Na ja und dann eben auch noch diese Essentia! Also sozusagen verdichtete Existentia.
Viele denken ja, es sei genau umgekehrt gewesen. Da sei zuerst Materie gewesen – also ganz viel Zeug fliegt herum, weil ein Gott einen Furz gelassen hat – (um hier mit einem anschaulichen Beispiel zu arbeiten). Und durch Zufall gibt es dann nach Milliarden von Jahren in diesem turbulenten Chaos, der durch die Gegend fliegenden Massen von Zeugs, den Gedanken: Ich bin. … Ganz aus Versehen! Eine chemische Reaktion. Und damit entsteht Bewusstsein.
In Wirklichkeit war es aber die Existentia, die zuerst da war und sich verdichtet, und zwar zu den sozusagen unnötigen Tischdecken der Essentia über dem unsichtbaren Tisch des Seins. Natürlich wird ein unsichtbarer Tisch um Vieles nützlicher, wenn man eine Tischdecke darüber ausbreitet, denn so wird er sichtbar. Aber wirklich nötig ist die Tischdecke absolut nicht! Sie verhindert lediglich unter anderem viele blaue Flecken und zerbrochene Krüge.
Okay, jetzt ist es nicht mehr zu ändern, und es wird auch nie mehr ein Zurück geben. Wir müssen uns also in aller Zukunft durch Berge von Tischdecken hindurchkämpfen, durch immer wieder neue Muster, Materialien und Formen, wenn die Welt denn so entstanden sein sollte, so wie wir sie heute erfahren – ein bizarrer Haufen von Gestaltungen, Ideen, furzenden Göttern und Verdichtungen.“
„Und jetzt passen Sie einmal gut auf: Sein und Materie sind eigentlich recht Unbedeutend gegen den Zauber von Klängen und Rhythmen. Bitte beachten Sie, dass ich nicht von Klängen und Rhythmen spreche, sondern von deren Zauber! Da liegt nämlich eigentlich der Hund begraben! Im Zauber und in der Schönheit liegt der Hund begraben!

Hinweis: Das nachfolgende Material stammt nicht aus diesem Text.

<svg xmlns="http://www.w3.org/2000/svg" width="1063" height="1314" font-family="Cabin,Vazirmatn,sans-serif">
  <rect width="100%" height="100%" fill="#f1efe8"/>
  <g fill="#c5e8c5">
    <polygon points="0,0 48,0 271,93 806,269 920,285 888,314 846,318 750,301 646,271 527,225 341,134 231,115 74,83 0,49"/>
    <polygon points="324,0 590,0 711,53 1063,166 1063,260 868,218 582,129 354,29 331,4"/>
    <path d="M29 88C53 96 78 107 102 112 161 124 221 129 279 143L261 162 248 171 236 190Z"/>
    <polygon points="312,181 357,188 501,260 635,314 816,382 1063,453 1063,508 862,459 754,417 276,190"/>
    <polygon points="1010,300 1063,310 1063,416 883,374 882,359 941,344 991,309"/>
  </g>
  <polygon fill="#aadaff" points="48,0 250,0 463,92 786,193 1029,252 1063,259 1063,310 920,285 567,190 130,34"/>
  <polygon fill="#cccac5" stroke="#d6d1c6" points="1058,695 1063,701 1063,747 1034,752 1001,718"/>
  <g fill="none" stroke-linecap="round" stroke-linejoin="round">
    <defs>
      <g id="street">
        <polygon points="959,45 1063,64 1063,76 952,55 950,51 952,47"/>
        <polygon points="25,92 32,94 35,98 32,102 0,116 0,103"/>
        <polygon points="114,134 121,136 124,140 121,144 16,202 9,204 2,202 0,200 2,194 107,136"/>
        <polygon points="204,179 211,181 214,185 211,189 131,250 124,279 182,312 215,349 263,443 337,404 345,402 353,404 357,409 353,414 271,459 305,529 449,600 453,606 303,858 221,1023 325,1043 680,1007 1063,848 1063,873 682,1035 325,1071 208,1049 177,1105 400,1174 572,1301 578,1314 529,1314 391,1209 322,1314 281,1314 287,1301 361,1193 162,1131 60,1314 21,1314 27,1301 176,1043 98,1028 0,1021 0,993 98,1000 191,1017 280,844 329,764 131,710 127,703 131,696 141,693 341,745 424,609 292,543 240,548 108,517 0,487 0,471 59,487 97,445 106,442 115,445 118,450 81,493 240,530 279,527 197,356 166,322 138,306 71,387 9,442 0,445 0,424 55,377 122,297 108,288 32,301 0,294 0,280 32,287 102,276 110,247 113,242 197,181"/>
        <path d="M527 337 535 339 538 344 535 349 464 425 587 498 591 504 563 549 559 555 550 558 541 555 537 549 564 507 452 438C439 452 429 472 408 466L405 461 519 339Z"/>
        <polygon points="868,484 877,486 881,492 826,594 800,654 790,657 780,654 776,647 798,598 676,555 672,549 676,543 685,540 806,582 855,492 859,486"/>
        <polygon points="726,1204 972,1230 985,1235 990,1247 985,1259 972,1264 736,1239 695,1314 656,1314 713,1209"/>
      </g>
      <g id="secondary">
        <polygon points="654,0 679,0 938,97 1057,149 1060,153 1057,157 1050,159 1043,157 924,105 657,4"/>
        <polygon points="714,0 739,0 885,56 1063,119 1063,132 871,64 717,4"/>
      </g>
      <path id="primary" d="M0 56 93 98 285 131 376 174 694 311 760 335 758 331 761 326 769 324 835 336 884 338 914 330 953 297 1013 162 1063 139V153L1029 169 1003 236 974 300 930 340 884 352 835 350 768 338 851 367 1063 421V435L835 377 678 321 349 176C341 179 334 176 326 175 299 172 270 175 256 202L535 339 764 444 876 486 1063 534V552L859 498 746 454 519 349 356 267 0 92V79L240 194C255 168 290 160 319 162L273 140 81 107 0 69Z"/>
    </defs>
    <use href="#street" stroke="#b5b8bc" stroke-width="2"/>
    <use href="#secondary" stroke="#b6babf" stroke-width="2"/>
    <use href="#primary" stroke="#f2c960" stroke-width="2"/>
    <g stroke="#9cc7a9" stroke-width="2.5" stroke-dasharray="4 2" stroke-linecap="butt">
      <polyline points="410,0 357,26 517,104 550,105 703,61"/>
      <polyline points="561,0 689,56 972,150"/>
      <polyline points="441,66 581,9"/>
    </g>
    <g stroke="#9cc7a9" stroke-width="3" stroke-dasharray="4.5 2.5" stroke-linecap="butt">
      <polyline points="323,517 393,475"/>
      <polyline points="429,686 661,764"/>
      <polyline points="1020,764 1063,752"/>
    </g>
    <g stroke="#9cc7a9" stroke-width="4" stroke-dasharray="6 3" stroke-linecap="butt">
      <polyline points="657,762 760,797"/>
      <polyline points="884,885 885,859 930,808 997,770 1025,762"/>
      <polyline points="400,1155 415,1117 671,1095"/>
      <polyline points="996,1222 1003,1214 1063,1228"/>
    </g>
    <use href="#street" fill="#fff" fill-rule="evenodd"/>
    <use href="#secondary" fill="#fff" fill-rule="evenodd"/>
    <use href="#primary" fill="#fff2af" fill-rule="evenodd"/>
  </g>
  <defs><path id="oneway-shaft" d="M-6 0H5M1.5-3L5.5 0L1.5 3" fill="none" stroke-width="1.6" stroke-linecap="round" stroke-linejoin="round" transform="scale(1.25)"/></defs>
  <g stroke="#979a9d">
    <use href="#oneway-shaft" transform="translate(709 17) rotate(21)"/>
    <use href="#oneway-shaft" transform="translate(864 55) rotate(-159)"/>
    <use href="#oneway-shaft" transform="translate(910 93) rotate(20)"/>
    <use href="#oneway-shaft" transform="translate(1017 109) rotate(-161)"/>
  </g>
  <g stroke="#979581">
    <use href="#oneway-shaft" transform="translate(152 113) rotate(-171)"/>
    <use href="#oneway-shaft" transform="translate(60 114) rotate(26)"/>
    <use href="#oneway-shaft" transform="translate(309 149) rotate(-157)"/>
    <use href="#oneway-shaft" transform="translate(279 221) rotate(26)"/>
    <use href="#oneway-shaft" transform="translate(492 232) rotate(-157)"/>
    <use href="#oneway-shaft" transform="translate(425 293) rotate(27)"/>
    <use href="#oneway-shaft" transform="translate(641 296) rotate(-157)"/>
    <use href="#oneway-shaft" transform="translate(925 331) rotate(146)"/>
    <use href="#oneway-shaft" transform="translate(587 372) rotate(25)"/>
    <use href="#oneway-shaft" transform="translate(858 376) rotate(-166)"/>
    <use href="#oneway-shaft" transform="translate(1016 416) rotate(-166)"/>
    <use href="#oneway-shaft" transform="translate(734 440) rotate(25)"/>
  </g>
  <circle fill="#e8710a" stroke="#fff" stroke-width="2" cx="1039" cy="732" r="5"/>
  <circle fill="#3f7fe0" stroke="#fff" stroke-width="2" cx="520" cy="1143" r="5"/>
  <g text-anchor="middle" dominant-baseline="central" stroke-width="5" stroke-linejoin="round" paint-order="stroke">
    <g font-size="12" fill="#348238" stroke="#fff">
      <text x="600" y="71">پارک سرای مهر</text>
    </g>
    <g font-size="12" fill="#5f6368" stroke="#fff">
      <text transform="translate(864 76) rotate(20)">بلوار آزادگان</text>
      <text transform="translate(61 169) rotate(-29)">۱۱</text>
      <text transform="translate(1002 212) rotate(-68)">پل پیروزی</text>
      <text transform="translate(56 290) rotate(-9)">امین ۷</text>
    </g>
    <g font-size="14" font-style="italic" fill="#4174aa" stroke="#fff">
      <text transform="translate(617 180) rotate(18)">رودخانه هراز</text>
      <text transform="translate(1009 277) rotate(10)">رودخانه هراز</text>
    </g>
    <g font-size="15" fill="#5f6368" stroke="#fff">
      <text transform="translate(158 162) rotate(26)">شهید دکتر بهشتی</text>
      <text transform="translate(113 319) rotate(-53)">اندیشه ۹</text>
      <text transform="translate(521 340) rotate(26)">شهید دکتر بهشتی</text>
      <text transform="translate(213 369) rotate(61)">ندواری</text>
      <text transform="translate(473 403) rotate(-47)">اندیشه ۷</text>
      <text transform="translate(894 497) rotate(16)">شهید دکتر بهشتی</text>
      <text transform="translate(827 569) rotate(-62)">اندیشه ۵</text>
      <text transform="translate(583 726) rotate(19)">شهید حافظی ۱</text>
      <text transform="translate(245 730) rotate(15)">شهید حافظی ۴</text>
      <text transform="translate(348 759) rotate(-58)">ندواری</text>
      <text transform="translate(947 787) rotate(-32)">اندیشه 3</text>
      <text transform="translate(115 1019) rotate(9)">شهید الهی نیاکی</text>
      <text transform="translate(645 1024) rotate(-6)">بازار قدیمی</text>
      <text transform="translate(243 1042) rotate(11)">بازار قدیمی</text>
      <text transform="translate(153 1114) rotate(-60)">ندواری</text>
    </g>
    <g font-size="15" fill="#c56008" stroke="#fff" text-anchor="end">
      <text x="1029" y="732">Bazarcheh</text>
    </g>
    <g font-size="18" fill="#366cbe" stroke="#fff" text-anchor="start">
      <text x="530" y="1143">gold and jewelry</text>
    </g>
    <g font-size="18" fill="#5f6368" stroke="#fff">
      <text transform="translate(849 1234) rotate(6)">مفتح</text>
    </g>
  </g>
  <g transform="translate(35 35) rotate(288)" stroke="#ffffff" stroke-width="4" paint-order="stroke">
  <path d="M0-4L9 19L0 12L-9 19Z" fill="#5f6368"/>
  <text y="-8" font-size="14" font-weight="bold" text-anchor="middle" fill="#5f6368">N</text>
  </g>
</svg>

War Ihnen das jetzt zu schnell?“
Ich ringe tatsächlich hörbar nach Luft.
„Ich habe jetzt das Kapitel Zeit ausgelassen – aber das gibt sowieso, außer einem großen Unterhaltungswert, nicht viel her und ist natürlich außerdem ebenso wenig existent wie das Sein.
Aber nun zurück zur Musik. Übrigens ein überaus passendes Zusammentreffen mit der Fußmassage. Machen Sie sich auf etwas gefasst!“
Marion nimmt meine Füße einzeln aus dem Kräutersalzbad und trocknet sie ganz liebevoll mit einem gelben Frotteehandtuch ab. Sie schweigt?!
Ruhe!
Ich kann es kaum glauben und warte jeden Augenblick darauf, dass das Geplapper wieder los geht, aber nichts – Ruhe –
…
Und schweigend reinigt und pflegt sie die Füße nacheinander sehr liebevoll. Immer wieder tupft sie mit dem Handtuch, bis sie sehr gepflegt und auch vollständig trocken sind.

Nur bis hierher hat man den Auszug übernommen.